Who is the FSA, Turkey's allied force in Syria?


Istanbul (AFP)

The pro-Ankara Syrian forces who helped the Turkish army oust Kurdish militia from the northern Syrian city of Afrin are an umbrella grouping of fighting brigades trained by Turkey into an increasingly effective fighting unit.

Ankara calls these Syrian forces the Free Syrian Army (FSA) but in reality they are made out of different components that crystallised during the course of Syria's seven-year civil war.

Some may have Islamist inclinations but have themselves also fought against the Islamic State (IS) extremist group and Al-Qaeda during the civil war.

While the Turkish army itself was involved in the two-month offensive that took Afrin from People's Protection Units (YPG) militia Sunday, it has been reliant on the Syrian armed rebel groups to do much of the fighting.

The groups fighting under Turkey in Afrin may refer to themselves as FSA but "they are divided into several different factions," said Aron Lund, a fellow with US-based think tank the Century Foundation.

"The Free Syrian Army name was always more of a label," he told AFP.

- 'Islamists rather than jihadis' -

The groups taking part in the Afrin offensive notably included the Sultan Murad Brigade, the Hamza Division and Faylaq al-Sham, close to the Islamist group Muslim Brotherhood.

Lund said while several FSA factions can be described as "Islamists", they do not share the ideology of Al-Qaeda or IS.

"It would seem wrong and propagandistic to label these groups jihadis in that sense," he added.

President Recep Tayyip Erdogan in January lashed out at criticisms of the FSA.

He said it "is not a terrorist organisation but a national structure which is comprised of people from all dispositions, faiths and ethnic origins, defending their own country."

Turkey first employed the FSA in this fashion in the Euphrates Shield operation from August 2016 to March 2017, during which the forces took control of a swathe of territory to the east of Afrin.

Towns captured from jihadists in that operation -- such as Jarabulus and Al-Bab -- are now seeing substantial Turkish influence in rebuilding and a moderate influx of returning refugees.

For pro-government Turkish military expert Abdullah Agar, the "stability" inside areas administered by the FSA since the end of the Euphrates Shield operation demonstrated the merits of supporting the FSA.

"Order has been reestablished.
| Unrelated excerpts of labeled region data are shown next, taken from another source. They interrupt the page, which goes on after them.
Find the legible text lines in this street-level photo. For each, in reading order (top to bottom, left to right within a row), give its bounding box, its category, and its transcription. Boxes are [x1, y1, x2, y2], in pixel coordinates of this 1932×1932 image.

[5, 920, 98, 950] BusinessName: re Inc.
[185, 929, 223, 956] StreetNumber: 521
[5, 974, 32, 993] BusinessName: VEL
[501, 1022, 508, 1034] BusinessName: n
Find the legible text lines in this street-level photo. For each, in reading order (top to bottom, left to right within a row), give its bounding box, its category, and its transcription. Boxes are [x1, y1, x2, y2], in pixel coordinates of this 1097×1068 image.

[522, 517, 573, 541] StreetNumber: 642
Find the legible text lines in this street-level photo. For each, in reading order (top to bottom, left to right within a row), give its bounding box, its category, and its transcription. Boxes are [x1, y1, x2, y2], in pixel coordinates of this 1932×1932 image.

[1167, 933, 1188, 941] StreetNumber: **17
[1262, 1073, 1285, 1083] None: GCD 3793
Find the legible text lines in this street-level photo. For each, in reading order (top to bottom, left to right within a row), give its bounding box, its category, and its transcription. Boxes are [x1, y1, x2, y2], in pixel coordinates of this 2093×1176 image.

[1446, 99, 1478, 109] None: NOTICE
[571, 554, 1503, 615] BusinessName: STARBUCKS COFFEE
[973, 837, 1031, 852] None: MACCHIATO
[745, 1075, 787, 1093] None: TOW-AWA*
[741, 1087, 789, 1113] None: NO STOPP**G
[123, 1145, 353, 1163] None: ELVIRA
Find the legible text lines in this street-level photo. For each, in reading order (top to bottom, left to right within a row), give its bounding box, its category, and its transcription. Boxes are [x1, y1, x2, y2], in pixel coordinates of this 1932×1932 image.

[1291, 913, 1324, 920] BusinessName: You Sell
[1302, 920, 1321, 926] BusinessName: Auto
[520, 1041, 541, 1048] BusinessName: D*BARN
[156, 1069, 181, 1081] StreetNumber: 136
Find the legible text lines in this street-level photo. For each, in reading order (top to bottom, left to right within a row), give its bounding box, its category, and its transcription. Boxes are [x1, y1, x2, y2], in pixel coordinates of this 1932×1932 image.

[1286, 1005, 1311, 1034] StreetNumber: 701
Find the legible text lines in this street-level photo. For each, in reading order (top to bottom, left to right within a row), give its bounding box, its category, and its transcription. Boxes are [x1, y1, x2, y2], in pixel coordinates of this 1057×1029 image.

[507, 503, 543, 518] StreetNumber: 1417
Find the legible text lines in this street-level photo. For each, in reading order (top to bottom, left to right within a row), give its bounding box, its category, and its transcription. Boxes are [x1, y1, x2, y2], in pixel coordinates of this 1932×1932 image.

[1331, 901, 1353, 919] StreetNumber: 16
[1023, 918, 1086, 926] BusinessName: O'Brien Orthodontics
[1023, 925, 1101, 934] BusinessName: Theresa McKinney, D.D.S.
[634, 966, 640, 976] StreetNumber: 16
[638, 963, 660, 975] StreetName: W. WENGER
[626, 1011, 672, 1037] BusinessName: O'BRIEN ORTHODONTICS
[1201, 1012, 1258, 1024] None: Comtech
Tens of thousands of people have returned to their homeland... There is now a model region there," Agar told AFP, saying a similar pattern would now follow in Afrin.

Ankara is accused of throwing petrol on the fire by openly supporting groups involved in the Syrian civil war. But it has always insisted that its aim is to secure areas inside Syria to allow the return of the 3.5 million Syrian refugees living in Turkey.

- 'Huge effort to consolidate' -

The FSA in its current form is a far cry from how it looked at the onset of the conflict.

It was created by a Syrian colonel who had taken refugee in Turkey as a force to take on President Bashar al-Assad and was essentially made up of civilians who joined the rebellion, joined by deserters from the army.

But despite support from the West, this structure gradually lost its way.

This left room for a variety of factions ranging from secular rebels to Islamist groups to take root before being given more cohesion by Ankara.

A retired Turkish general who worked with the FSA during the Euphrates Shield offensive stressed that there had been a "huge effort to consolidate those groups and improve their organisation and discipline", and their wages are paid by Ankara.

Images at the weekend showed some FSA pillaging shops and homes in the city. But the general insisted this only involved a "minority".

"In warfare situations you can see these kind of pictures but not all the fighters behave like that," said the retired general, who did not wished to be named.

The FSA's involvement in fighting also offers a Syrian guarantee to the Turkish intervention, he added. "Turkey has a strong military but it wants to show the world that this is also a Syrian fight against the YPG."